• Data for review
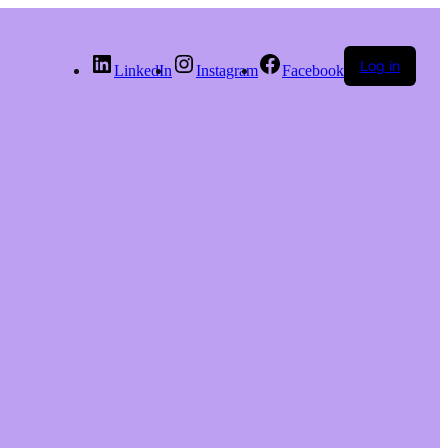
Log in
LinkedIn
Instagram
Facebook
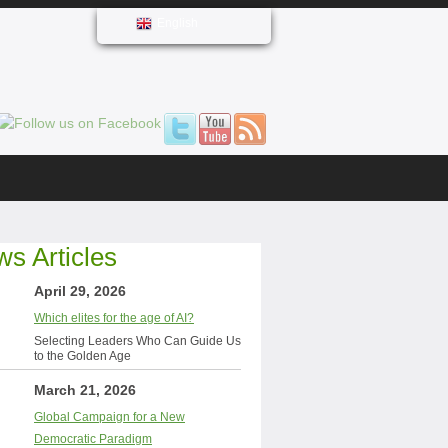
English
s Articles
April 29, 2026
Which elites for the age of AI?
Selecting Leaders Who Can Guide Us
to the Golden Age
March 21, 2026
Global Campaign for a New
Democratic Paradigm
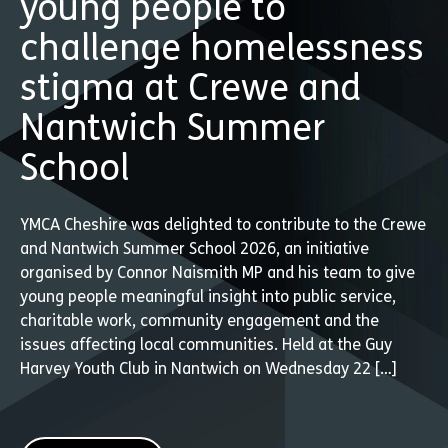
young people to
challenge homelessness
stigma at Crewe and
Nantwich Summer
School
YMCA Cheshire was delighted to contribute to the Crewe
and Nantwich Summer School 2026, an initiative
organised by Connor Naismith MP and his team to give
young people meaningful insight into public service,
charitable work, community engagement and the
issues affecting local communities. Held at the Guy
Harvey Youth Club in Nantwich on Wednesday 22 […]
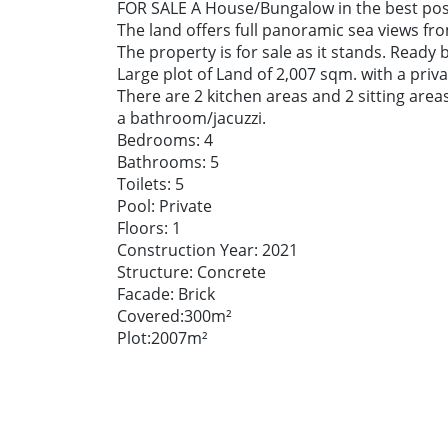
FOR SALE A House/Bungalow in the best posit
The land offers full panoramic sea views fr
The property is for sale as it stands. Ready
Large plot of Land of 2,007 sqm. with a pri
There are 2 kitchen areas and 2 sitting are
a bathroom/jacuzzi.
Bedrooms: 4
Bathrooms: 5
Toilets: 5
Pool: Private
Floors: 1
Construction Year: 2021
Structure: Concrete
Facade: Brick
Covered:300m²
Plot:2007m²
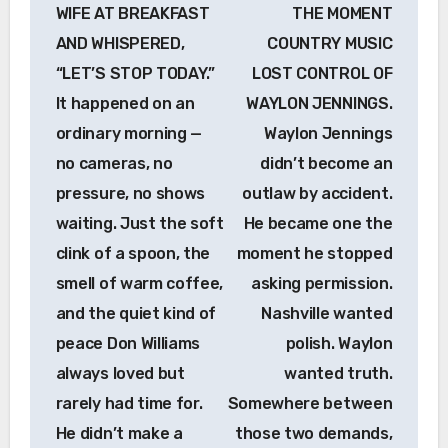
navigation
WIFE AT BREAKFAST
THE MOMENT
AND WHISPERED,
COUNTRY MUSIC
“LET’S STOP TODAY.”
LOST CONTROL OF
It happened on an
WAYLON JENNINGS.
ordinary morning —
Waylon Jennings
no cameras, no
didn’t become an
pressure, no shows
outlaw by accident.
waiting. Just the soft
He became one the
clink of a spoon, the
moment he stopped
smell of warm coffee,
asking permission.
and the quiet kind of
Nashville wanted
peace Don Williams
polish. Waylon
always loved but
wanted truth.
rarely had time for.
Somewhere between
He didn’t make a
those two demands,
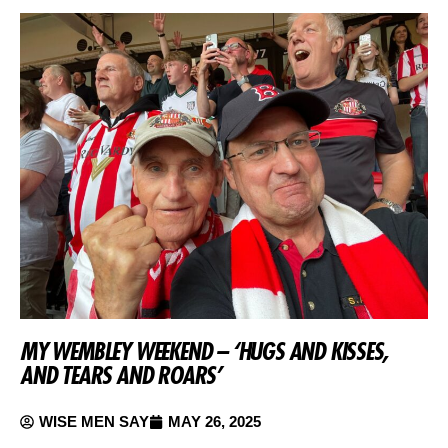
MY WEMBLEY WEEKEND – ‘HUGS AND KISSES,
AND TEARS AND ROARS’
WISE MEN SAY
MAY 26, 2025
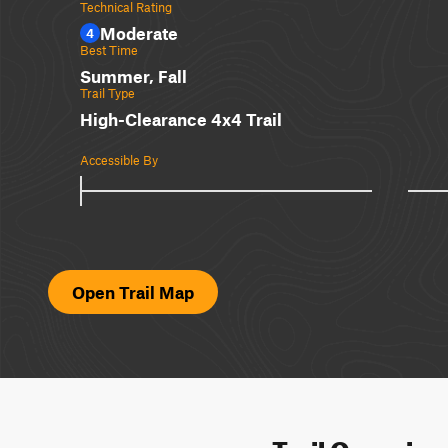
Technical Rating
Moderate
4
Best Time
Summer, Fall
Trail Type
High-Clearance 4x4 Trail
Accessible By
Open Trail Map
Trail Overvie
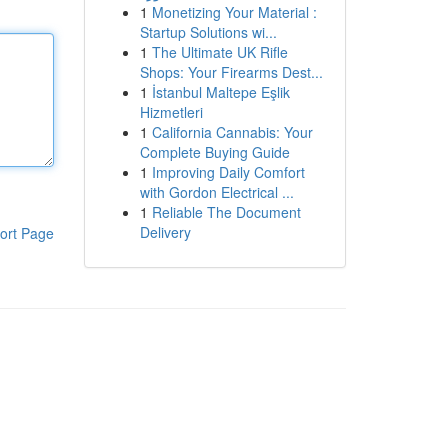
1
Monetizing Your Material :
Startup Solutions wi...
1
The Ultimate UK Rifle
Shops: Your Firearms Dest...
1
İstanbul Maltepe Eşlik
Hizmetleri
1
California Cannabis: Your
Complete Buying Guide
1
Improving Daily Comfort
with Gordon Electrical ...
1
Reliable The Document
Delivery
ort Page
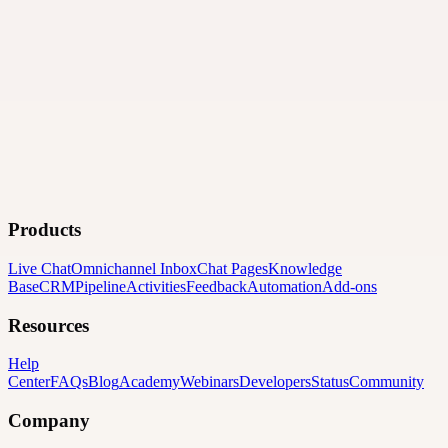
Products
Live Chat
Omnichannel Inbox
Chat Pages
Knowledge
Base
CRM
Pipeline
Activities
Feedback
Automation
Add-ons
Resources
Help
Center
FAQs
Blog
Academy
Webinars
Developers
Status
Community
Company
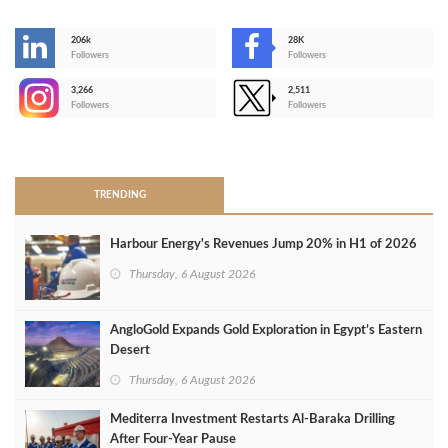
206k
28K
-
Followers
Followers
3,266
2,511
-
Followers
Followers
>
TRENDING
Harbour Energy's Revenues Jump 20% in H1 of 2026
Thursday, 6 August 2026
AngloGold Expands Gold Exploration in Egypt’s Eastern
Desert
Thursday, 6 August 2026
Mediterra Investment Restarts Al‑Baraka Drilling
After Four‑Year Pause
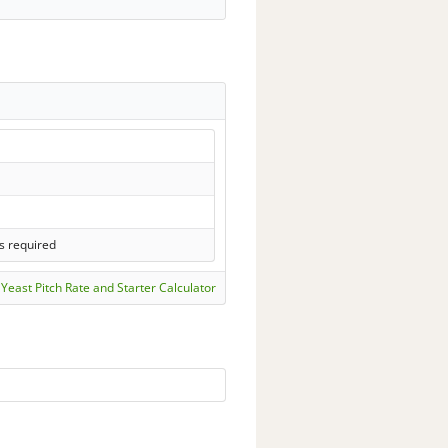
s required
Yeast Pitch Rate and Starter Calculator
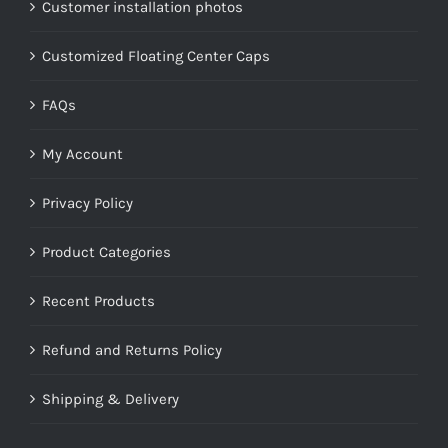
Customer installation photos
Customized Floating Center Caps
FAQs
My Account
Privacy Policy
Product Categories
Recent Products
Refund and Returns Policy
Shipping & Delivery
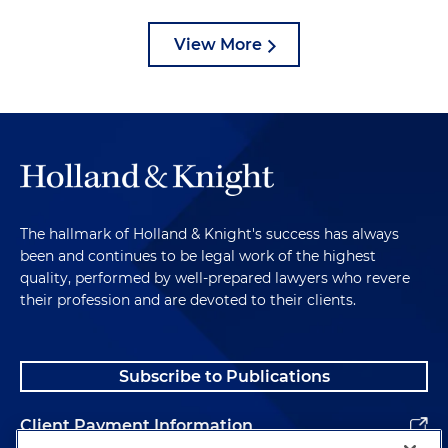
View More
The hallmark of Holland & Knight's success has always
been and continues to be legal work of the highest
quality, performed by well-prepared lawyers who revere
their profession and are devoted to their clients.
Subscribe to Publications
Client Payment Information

* * *

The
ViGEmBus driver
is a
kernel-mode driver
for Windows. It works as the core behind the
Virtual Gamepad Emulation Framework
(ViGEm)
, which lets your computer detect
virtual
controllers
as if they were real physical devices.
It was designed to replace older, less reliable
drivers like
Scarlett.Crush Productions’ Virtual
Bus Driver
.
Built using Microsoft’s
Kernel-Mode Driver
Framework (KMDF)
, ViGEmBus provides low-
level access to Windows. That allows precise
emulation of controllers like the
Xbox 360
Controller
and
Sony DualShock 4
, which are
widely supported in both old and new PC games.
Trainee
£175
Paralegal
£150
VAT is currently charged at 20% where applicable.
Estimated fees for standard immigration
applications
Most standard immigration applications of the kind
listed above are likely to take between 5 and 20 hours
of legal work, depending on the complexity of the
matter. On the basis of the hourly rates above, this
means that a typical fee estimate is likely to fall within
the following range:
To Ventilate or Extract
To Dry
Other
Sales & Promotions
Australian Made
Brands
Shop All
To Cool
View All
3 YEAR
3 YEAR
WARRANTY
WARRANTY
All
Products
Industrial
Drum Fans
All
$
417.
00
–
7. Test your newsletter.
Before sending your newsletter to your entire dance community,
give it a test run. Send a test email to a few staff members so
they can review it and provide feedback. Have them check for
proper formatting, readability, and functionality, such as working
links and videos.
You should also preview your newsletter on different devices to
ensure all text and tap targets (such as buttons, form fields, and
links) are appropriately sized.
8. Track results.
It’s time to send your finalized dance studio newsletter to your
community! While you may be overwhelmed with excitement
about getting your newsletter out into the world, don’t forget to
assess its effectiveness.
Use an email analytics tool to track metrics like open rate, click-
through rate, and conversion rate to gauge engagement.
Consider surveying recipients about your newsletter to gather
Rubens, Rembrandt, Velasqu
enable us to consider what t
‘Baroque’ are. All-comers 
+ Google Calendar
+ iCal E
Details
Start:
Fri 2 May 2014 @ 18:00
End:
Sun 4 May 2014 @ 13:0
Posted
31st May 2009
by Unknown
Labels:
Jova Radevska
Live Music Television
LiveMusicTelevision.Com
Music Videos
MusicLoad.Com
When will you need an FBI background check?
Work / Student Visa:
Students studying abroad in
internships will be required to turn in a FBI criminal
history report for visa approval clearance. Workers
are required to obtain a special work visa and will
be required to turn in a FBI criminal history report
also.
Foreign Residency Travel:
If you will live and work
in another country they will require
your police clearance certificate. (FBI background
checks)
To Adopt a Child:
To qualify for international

• Exercise
Reproduce the entries above exactly, but only the lines between the line holding "When will you need an FBI background check?" and the line holding "To qualify for international", inclusive.

• Answer
When will you need an FBI background check?
Work / Student Visa:
Students studying abroad in
internships will be required to turn in a FBI criminal
history report for visa approval clearance. Workers
are required to obtain a special work visa and will
be required to turn in a FBI criminal history report
also.
Foreign Residency Travel:
If you will live and work
in another country they will require
your police clearance certificate. (FBI background
checks)
To Adopt a Child:
To qualify for international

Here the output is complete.